IDEAS THE SATURDAY ESSAY
What Can’t Be Debated on Campus

Pilloried for her politically incorrect views, University of Pennsylvania law professor Amy Wax asks if it’s still possible to have substantive arguments about divisive issues.
What Can’t Be Debated on Campus

By Amy Wax

410 COMMENTS

There is a lot of abstract talk these days on American college campuses about free speech and the values of free inquiry, with lip service paid to expansive notions of free expression and the marketplace of ideas. What I’ve learned through my recent experience of writing a controversial op-ed is that most of this talk is not worth much. It is only when people are confronted with speech they don’t like that we see whether these abstractions are real to them.

The op-ed, which I co-authored with Larry Alexander of the University of San Diego Law School, appeared in the Philadelphia Inquirer on Aug. 9 under the headline, “Paying the Price for the Breakdown of the Country’s Bourgeois Culture.” It began by listing some of the ills afflicting American society:

Too few Americans are qualified for the jobs available. Male working-age labor-force participation is at Depression-era lows. Opioid abuse is widespread. Homicidal violence plagues inner cities. Almost half of all children are born out of wedlock, and even more are raised by single mothers. Many college students lack basic skills, and high school students rank below those from two dozen other countries.

We then discussed the “cultural script”—a list of behavioral norms—that was almost universally endorsed between the end of World War II and the mid-1960s:

Get married before you have children and strive to stay married for their sake. Get the education you need for gainful employment, work hard and avoid idleness. Go the extra mile for your employer or client. Be a patriot, ready to serve the country. Be neighborly, civic-minded and charitable. Avoid coarse language in public. Be respectful of authority. Eschew substance abuse and crime.

These norms defined a concept of adult responsibility that was, we wrote, “a major contributor to the productivity, educational gains and social coherence of that period.” The fact that the “bourgeois culture” these norms embodied has broken down since the 1960s, we argued, largely explains today’s social pathologies—and re-embracing that culture would go a long way toward addressing those pathologies.

In what became the most controversial passage, we pointed out that some cultures are less suited to preparing people to be productive citizens in a modern technological society, and we gave examples:

The culture of the Plains Indians was designed for nomadic hunters, but is not suited to a First World, 21st-century environment. Nor are the single-parent, antisocial habits prevalent among some working-class whites; the anti-‘acting white’ rap culture of inner-city blacks; the anti-assimilation ideas gaining ground among some Hispanic immigrants.

The reactions to this piece raise the question of how unorthodox opinions should be dealt with in academia—and in American society at large. It is well documented that American universities today are dominated, more than ever before, by academics on the left end of the political spectrum. How should these academics handle opinions that depart, even quite sharply, from their “politically correct” views?

> [WHAT NEEDS TO BE DONE] Quote the campus debate essay word for word between "The op-ed, which" and "dozen other countries.", inclusive.

> [LISTED RECORDS]
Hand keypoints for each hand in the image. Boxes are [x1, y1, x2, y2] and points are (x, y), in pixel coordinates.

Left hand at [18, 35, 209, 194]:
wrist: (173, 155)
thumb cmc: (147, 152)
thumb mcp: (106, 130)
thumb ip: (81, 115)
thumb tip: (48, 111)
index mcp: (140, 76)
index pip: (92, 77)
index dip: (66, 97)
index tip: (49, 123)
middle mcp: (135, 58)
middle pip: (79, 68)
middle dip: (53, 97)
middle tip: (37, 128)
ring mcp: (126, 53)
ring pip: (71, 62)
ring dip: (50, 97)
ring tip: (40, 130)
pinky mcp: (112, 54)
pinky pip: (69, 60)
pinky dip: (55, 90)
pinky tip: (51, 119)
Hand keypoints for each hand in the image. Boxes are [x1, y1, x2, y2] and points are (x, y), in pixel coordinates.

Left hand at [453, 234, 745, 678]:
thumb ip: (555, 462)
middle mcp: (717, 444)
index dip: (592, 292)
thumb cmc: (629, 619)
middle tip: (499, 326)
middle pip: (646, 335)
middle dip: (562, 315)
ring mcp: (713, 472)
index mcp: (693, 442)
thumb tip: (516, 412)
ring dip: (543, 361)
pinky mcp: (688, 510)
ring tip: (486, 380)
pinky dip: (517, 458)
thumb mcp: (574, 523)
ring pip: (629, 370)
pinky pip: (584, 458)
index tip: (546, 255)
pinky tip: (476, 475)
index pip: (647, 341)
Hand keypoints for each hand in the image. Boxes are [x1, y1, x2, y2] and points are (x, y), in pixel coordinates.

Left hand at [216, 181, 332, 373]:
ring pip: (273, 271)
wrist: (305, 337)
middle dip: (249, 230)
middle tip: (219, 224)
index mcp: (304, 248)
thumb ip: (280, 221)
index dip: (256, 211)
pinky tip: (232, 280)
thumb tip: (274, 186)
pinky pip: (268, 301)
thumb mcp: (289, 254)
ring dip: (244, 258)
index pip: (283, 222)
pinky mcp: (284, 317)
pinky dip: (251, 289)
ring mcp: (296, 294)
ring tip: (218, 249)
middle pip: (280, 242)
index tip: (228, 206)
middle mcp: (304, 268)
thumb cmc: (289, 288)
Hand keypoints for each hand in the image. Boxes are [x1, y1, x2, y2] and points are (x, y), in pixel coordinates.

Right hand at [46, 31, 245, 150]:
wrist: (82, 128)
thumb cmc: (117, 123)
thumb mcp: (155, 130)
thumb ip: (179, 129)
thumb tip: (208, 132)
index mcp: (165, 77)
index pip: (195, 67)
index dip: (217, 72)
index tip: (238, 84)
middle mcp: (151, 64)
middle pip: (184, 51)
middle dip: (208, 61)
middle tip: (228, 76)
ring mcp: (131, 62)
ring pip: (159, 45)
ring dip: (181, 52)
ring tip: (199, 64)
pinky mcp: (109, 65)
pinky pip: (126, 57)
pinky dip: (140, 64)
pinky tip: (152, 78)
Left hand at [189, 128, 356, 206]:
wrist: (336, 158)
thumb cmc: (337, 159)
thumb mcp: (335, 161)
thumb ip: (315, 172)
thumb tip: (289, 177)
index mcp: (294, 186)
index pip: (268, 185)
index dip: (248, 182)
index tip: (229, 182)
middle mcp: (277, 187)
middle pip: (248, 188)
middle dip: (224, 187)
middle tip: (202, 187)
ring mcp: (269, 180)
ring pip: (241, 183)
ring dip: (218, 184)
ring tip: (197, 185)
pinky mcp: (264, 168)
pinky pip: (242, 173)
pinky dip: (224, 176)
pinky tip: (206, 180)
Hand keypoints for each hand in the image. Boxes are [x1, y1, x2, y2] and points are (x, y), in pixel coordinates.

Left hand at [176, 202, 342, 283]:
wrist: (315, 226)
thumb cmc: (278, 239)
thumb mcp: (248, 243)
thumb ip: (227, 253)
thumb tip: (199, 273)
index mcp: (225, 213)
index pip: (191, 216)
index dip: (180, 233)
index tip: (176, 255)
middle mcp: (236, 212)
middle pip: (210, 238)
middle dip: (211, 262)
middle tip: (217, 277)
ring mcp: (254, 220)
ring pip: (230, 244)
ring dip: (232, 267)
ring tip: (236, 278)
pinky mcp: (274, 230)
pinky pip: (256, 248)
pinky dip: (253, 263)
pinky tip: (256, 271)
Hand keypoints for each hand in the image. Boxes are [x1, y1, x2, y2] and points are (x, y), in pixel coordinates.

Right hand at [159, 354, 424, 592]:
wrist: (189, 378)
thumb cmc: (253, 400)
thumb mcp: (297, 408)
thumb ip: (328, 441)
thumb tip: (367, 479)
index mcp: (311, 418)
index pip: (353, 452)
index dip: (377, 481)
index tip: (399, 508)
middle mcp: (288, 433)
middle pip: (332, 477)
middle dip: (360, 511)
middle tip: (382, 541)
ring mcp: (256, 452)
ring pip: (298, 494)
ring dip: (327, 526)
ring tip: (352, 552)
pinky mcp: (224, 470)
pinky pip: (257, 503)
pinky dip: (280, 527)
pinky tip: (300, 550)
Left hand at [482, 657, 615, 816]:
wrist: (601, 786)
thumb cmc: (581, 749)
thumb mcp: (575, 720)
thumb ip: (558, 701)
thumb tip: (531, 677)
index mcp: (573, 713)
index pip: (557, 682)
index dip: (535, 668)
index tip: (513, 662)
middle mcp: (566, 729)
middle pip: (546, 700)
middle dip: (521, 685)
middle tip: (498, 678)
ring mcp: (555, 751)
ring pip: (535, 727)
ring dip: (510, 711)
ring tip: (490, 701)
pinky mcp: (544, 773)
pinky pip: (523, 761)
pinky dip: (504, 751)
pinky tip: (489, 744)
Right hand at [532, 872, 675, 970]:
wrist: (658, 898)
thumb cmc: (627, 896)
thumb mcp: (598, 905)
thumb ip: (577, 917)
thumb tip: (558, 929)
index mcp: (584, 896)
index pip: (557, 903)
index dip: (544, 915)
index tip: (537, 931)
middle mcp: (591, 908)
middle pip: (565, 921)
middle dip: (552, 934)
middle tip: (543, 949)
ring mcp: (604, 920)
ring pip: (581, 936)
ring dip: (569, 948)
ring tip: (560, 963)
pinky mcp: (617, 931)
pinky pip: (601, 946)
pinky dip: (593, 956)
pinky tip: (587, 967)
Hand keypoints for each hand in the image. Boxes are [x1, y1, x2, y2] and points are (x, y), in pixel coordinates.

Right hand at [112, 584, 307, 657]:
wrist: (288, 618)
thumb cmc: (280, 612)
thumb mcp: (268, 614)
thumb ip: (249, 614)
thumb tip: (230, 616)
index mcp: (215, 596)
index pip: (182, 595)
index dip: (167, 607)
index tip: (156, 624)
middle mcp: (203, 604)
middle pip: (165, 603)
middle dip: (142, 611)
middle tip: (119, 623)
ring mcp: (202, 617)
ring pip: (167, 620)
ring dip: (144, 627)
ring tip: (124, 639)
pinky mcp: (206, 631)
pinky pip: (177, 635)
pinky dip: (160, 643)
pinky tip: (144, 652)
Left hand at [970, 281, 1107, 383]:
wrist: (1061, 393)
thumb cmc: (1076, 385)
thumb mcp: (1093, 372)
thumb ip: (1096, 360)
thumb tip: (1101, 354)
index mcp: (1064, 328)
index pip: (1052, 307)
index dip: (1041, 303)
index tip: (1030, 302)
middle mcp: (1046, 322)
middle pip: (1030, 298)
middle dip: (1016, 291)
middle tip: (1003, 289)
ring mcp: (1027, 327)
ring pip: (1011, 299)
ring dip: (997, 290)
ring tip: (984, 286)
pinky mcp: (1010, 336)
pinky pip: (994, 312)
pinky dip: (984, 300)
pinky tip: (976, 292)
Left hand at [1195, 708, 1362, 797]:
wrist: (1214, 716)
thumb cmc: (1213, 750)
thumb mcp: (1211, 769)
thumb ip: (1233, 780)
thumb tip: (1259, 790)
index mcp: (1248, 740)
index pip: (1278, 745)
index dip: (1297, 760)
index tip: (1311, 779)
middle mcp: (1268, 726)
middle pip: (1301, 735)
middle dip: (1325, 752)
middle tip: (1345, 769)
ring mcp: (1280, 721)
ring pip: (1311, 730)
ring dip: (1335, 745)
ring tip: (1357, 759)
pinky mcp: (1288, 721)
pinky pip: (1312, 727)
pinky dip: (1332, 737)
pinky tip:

> [RESULT]
The op-ed, which I co-authored with Larry Alexander of the University of San Diego Law School, appeared in the Philadelphia Inquirer on Aug. 9 under the headline, “Paying the Price for the Breakdown of the Country’s Bourgeois Culture.” It began by listing some of the ills afflicting American society:

Too few Americans are qualified for the jobs available. Male working-age labor-force participation is at Depression-era lows. Opioid abuse is widespread. Homicidal violence plagues inner cities. Almost half of all children are born out of wedlock, and even more are raised by single mothers. Many college students lack basic skills, and high school students rank below those from two dozen other countries.